In 1997, LUKoil signed a contract worth several billion dollars to develop Iraq's vast West Qurna 2 field. But it was expelled from the country before the start of the war in March 2003 following disagreements with the former authorities. Iraq's ambassador to Moscow, Abdel Mustafa, told the IRAR-TASS news agency that "Russian companies have great experience in Iraq and many of them are interested in returning to the country." But he gave no hint of any specific agreements, saying only that LUKoil would invite 150 Iraqis to Russia for training in the oil industry.

Separately, the Russian Foreign Ministry said Moscow supported U.S. President George W. Bush's insistence that new general elections be held in Iraq on Jan. 30 despite pressure from some camps to cancel the vote due to the violence. "Elections to the transitional National Assembly will be a major landmark" for achieving democracy in Iraq, Yakovenko said.

The Russian premier is currently in Turkey, having arrived Sunday night from India for a visit during which the two sides will look at ways to further boost progress in trade and increase cooperation in the fight against global terrorism. Putin's brief visit will be the first by a Russian head of state since 1972 and will see the signing of six bilateral deals and a declaration on deepening multilateral cooperation. "Putin's official visit to Turkey is an important milestone in Turkish-Russian relations," Russian Foreign Minister Sergei Lavrov, who will accompany Putin, wrote in an article published in the Milliyet daily on Sunday. "These agreements will prove an important impetus in bringing our cooperation to a new level."

Talks will also focus on the congestion through the Bosporus, a main outlet for Russian oil to world markets. The Russians complain that Turkey is deliberately restricting tanker traffic through the Bosporus at a time when a U.S.-backed pipeline destined to carry Azeri oil via Turkey is nearing completion. Turkey argues the Bosporus is already congested - with one oil or gas tanker passing through every 10 minutes on average - and accidents involving tankers are a potential threat to Istanbul, a sprawling city of 12 million inhabitants bisected by the waterway.

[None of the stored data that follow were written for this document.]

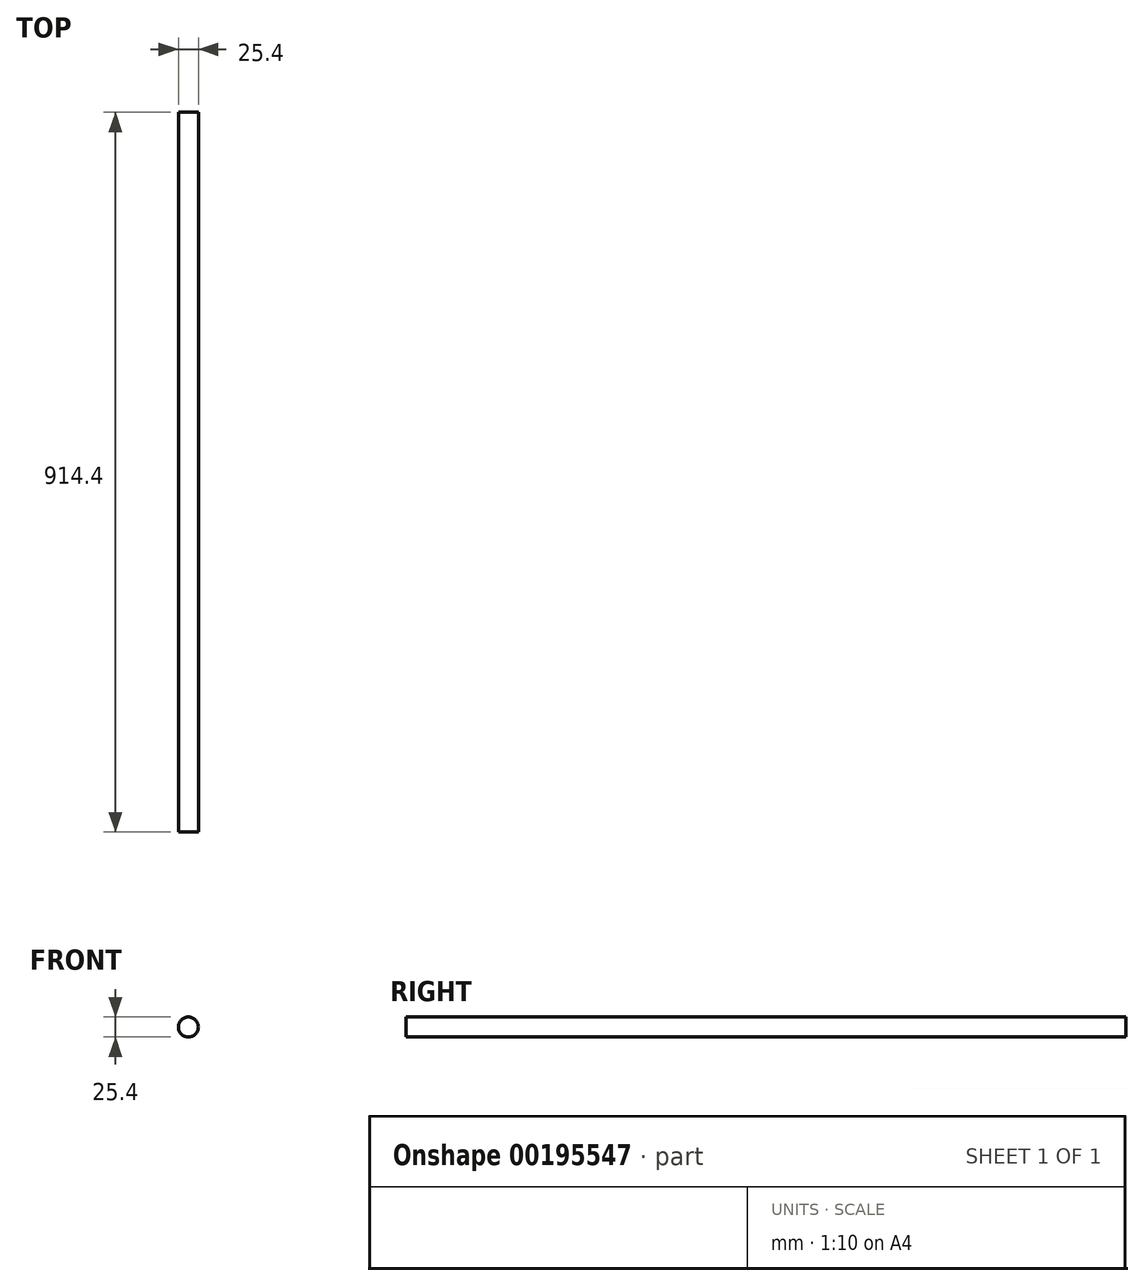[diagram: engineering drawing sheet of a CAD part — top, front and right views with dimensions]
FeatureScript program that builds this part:
annotation { "Feature Type Name" : "Feature", "Feature Type Description" : "" }
export const myFeature = defineFeature(function(context is Context, id is Id, definition is map)
    precondition{}
    {
        {
            var Q0;
            Q0=qCreatedBy(makeId("Front.planeOp"),FACE);
            var sketch = newSketch(context, id + "F0", { "sketchPlane" : qUnion([Q0])});
            skCircle(sketch, "E0", {"center": v(0, 0) * mm, "radius": 12.7 * mm});
            skSolve(sketch);
        }
        {
            var Q0;
            Q0 = qSketchRegion(id + "F0", true);
            extrude(context, id + "F1", {"entities" : qUnion([Q0]), "oppositeDirection" : true, "depth" : 914.4 * mm});
        }
    });
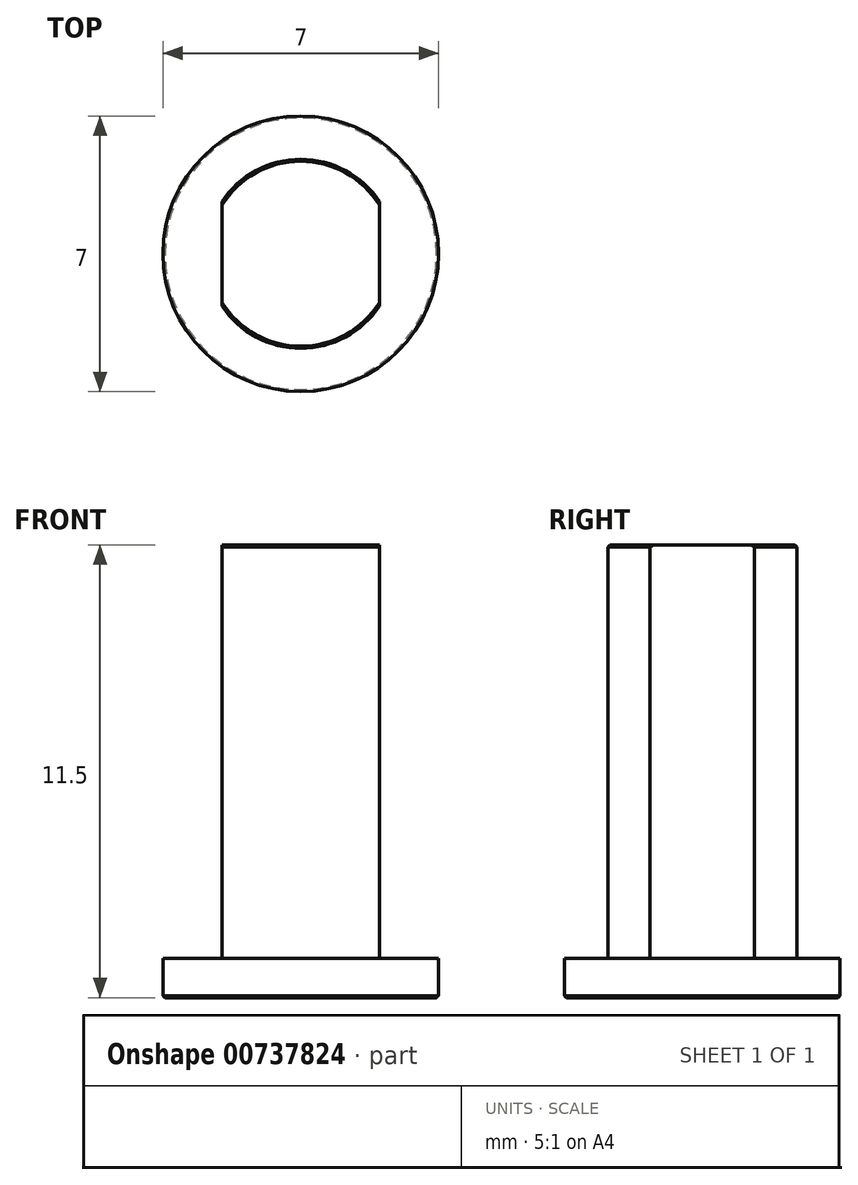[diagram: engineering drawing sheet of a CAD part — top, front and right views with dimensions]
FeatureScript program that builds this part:
annotation { "Feature Type Name" : "Feature", "Feature Type Description" : "" }
export const myFeature = defineFeature(function(context is Context, id is Id, definition is map)
    precondition{}
    {
        {
            var Q0;
            Q0=qCreatedBy(makeId("Top.planeOp"),FACE);
            var sketch = newSketch(context, id + "F0", { "sketchPlane" : qUnion([Q0])});
            skCircle(sketch, "E0", {"center": v(0, 0) * mm, "radius": 2.4 * mm});
            skLineSegment(sketch, "E1", {"start": v(-2, 1.33) * mm, "end": v(2, 1.33) * mm});
            skLineSegment(sketch, "E2", {"start": v(-2, -1.33) * mm, "end": v(2, -1.33) * mm});
            skLineSegment(sketch, "E3", {"start": v(-2, 1.33) * mm, "end": v(-2, -1.33) * mm});
            skLineSegment(sketch, "E4", {"start": v(2, 1.33) * mm, "end": v(2, -1.33) * mm});
            skCircle(sketch, "E5", {"center": v(0, 0) * mm, "radius": 3.5 * mm});
            skSolve(sketch);
        }
        {
            var Q0;
            {var subQ0=sQuery(id+"F0.wireOp",EDGE,"E1");Q0=makeQuery(id+"F0.imprint","IMPRINT",FACE,{"disambiguationData":[TD([[makeQuery(id+"F0.imprint","IMPRINT",EDGE,{"derivedFrom":subQ0}),1.0]])]});}
            var Q1;
            Q1=makeQuery(id+"F0.imprint","IMPRINT",FACE,{"disambiguationData":[TD([[makeQuery(id+"F0.imprint","IMPRINT",EDGE,{"derivedFrom":sQuery(id+"F0.wireOp",EDGE,"E1")}),-1.0]])]});
            var Q2;
            {var subQ0=sQuery(id+"F0.wireOp",EDGE,"E2");Q2=makeQuery(id+"F0.imprint","IMPRINT",FACE,{"disambiguationData":[TD([[makeQuery(id+"F0.imprint","IMPRINT",EDGE,{"derivedFrom":subQ0}),-1.0]])]});}
            extrude(context, id + "F1", {"entities" : qUnion([Q0, Q1, Q2]), "depth" : 11.5 * mm, "offsetDistance" : 25 * mm});
        }
        {
            var Q0;
            Q0=makeQuery(id+"F0.imprint","IMPRINT",FACE,{"disambiguationData":[TD([[makeQuery(id+"F0.imprint","IMPRINT",EDGE,{"derivedFrom":sQuery(id+"F0.wireOp",EDGE,"E5")}),1.0]])]});
            var Q1;
            {var subQ0=sQuery(id+"F0.wireOp",EDGE,"E4");Q1=makeQuery(id+"F0.imprint","IMPRINT",FACE,{"disambiguationData":[TD([[makeQuery(id+"F0.imprint","IMPRINT",EDGE,{"derivedFrom":subQ0}),1.0]])]});}
            var Q2;
            {var subQ0=sQuery(id+"F0.wireOp",EDGE,"E3");Q2=makeQuery(id+"F0.imprint","IMPRINT",FACE,{"disambiguationData":[TD([[makeQuery(id+"F0.imprint","IMPRINT",EDGE,{"derivedFrom":subQ0}),-1.0]])]});}
            extrude(context, id + "F2", {"entities" : qUnion([Q0, Q1, Q2]), "operationType" : NewBodyOperationType.ADD, "depth" : 1 * mm, "offsetDistance" : 25 * mm});
        }
        {
            var Q0;
            {var subQ0=sQuery(id+"F0.wireOp",EDGE,"E2");var subQ1=sQuery(id+"F0.wireOp",EDGE,"E0");Q0=makeQuery(id+"F1.opExtrude","CAP_EDGE",EDGE,{"disambiguationData":[OSD([subQ1]),TDD([makeQuery(id+"F0.imprint","IMPRINT",EDGE,{"disambiguationData":[TD([[makeQuery(id+"F0.imprint","INTERSECT",VERTEX,{"derivedFrom":[subQ1,subQ0,sQuery(id+"F0.wireOp",EDGE,"E3")]}),-1.0]])],"derivedFrom":subQ1})])],"isStart":false});}
            var Q1;
            {var subQ0=sQuery(id+"F0.wireOp",EDGE,"E1");var subQ1=sQuery(id+"F0.wireOp",EDGE,"E0");Q1=makeQuery(id+"F1.opExtrude","CAP_EDGE",EDGE,{"disambiguationData":[OSD([subQ1]),TDD([makeQuery(id+"F0.imprint","IMPRINT",EDGE,{"disambiguationData":[TD([[makeQuery(id+"F0.imprint","INTERSECT",VERTEX,{"derivedFrom":[subQ1,subQ0,sQuery(id+"F0.wireOp",EDGE,"E3")]}),1.0]])],"derivedFrom":subQ1})])],"isStart":false});}
            chamfer(context, id + "F3", {"entities" : qUnion([Q0, Q1]), "width" : 0.05 * mm, "tangentPropagation" : true});
        }
        {
            var Q0;
            Q0=makeQuery(id+"F2.opExtrude","CAP_EDGE",EDGE,{"disambiguationData":[OSD([sQuery(id+"F0.wireOp",EDGE,"E5")])],"isStart":true});
            chamfer(context, id + "F4", {"entities" : qUnion([Q0]), "width" : 0.05 * mm, "tangentPropagation" : true});
        }
    });
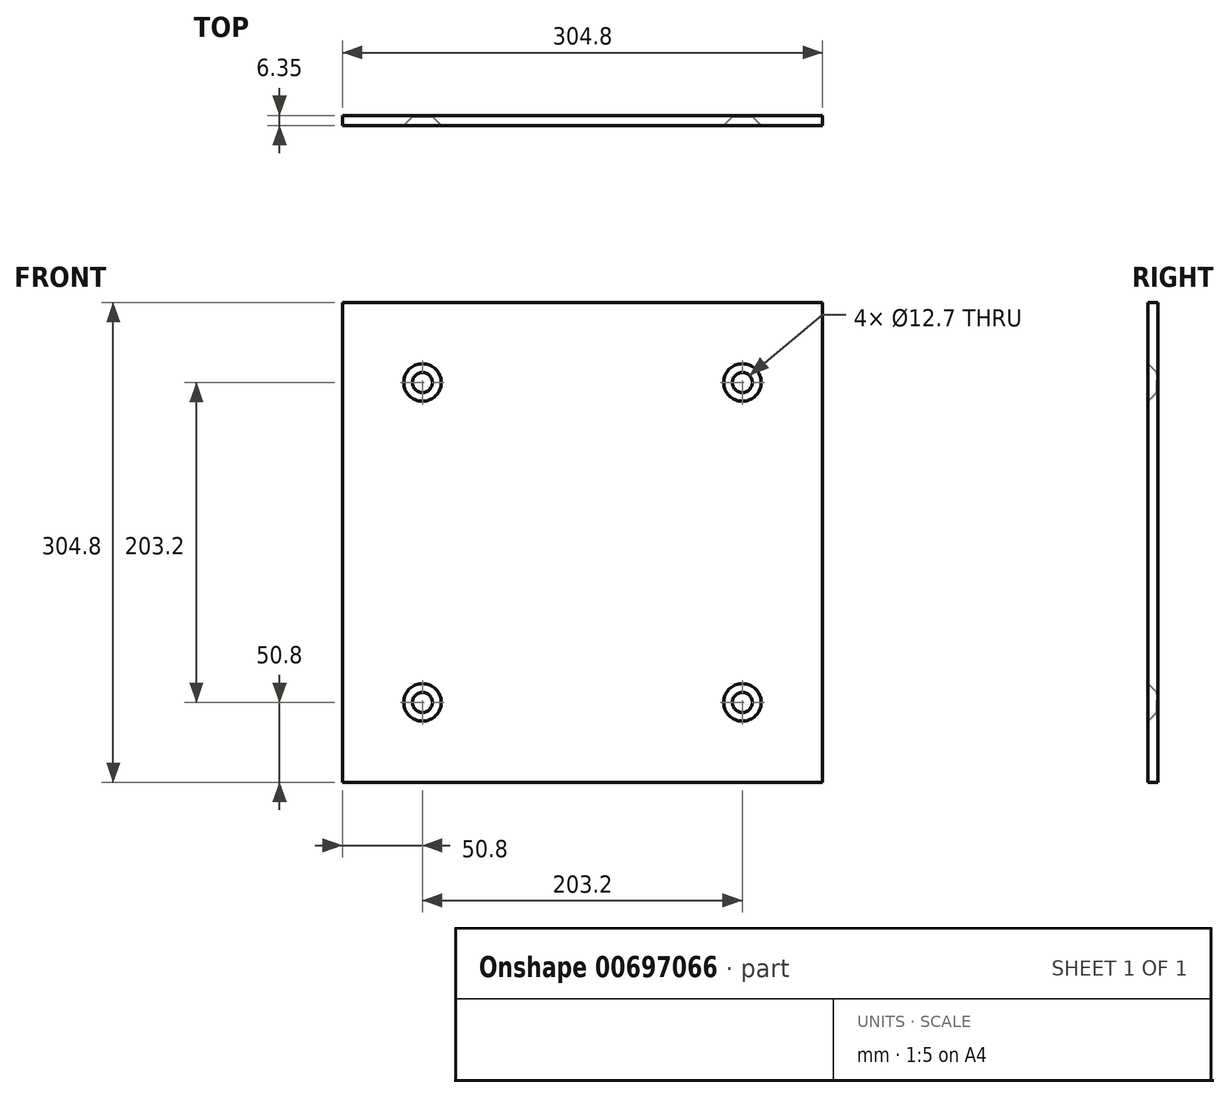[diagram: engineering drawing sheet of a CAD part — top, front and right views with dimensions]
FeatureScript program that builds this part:
annotation { "Feature Type Name" : "Feature", "Feature Type Description" : "" }
export const myFeature = defineFeature(function(context is Context, id is Id, definition is map)
    precondition{}
    {
        {
            var Q0;
            Q0=qCreatedBy(makeId("Front.planeOp"),FACE);
            var sketch = newSketch(context, id + "F0", { "sketchPlane" : qUnion([Q0])});
            skLineSegment(sketch, "E0.bottom", {"start": v(152.4, 152.4) * mm, "end": v(-152.4, 152.4) * mm});
            skLineSegment(sketch, "E0.top", {"start": v(152.4, -152.4) * mm, "end": v(-152.4, -152.4) * mm});
            skLineSegment(sketch, "E0.left", {"start": v(152.4, 152.4) * mm, "end": v(152.4, -152.4) * mm});
            skLineSegment(sketch, "E0.right", {"start": v(-152.4, 152.4) * mm, "end": v(-152.4, -152.4) * mm});
            skPoint(sketch, "E0.middle", {"position": v(0, 0) * mm});
            skSolve(sketch);
        }
        {
            var Q0;
            Q0 = qSketchRegion(id + "F0", true);
            extrude(context, id + "F1", {"entities" : qUnion([Q0]), "depth" : 6.35 * mm, "offsetDistance" : 25.4 * mm});
        }
        {
            var Q0;
            Q0=makeQuery(id+"F1.opExtrude","CAP_FACE",FACE,{"disambiguationData":[OSD([sQuery(id+"F0.wireOp",EDGE,"E0.bottom"),sQuery(id+"F0.wireOp",EDGE,"E0.top"),sQuery(id+"F0.wireOp",EDGE,"E0.left"),sQuery(id+"F0.wireOp",EDGE,"E0.right")])],"isStart":false});
            var sketch = newSketch(context, id + "F2", { "sketchPlane" : qUnion([Q0])});
            skLineSegment(sketch, "E1.bottom", {"start": v(101.6, 101.6) * mm, "end": v(-101.6, 101.6) * mm});
            skLineSegment(sketch, "E1.top", {"start": v(101.6, -101.6) * mm, "end": v(-101.6, -101.6) * mm});
            skLineSegment(sketch, "E1.left", {"start": v(101.6, 101.6) * mm, "end": v(101.6, -101.6) * mm});
            skLineSegment(sketch, "E1.right", {"start": v(-101.6, 101.6) * mm, "end": v(-101.6, -101.6) * mm});
            skPoint(sketch, "E1.middle", {"position": v(0, 0) * mm});
            skSolve(sketch);
        }
        {
            var Q0;
            Q0=sQuery(id+"F2.wireOp",VERTEX,"E1.right.start");
            var Q1;
            Q1=sQuery(id+"F2.wireOp",VERTEX,"E1.left.start");
            var Q2;
            Q2=sQuery(id+"F2.wireOp",VERTEX,"E1.left.end");
            var Q3;
            Q3=sQuery(id+"F2.wireOp",VERTEX,"E1.top.end");
            var Q4;
            Q4=makeQuery(id+"F1.opExtrude","SWEPT_BODY",BODY,{"disambiguationData":[OSD([sQuery(id+"F0.wireOp",EDGE,"E0.bottom"),sQuery(id+"F0.wireOp",EDGE,"E0.top"),sQuery(id+"F0.wireOp",EDGE,"E0.left"),sQuery(id+"F0.wireOp",EDGE,"E0.right")])]});
            hole(context, id + "F3", {"style" : HoleStyle.C_SINK, "endStyle" : HoleEndStyle.THROUGH, "holeDiameter" : 12.7 * mm, "cSinkDiameter" : 23.83 * mm, "cSinkAngle" : 90 * degree, "majorDiameter" : 6.35 * mm, "isTappedThrough" : true, "tappedDepth" : 12.7 * mm, "tapClearance" : 3, "startFromSketch" : true, "locations" : qUnion([Q0, Q1, Q2, Q3]), "scope" : qUnion([Q4])});
        }
    });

The two sides will also explore prospects of increasing bilateral trade, which was worth $5.1 billion in 2003 and was expected to reach $10 billion by year's end. But Lavrov said there was still potential for development. "There are opportunities to build a closer economic cooperation in Eurasia, to undertake larger-scale energy projects and to modernize industrial facilities in Turkey with our economic help," he wrote in Milliyet.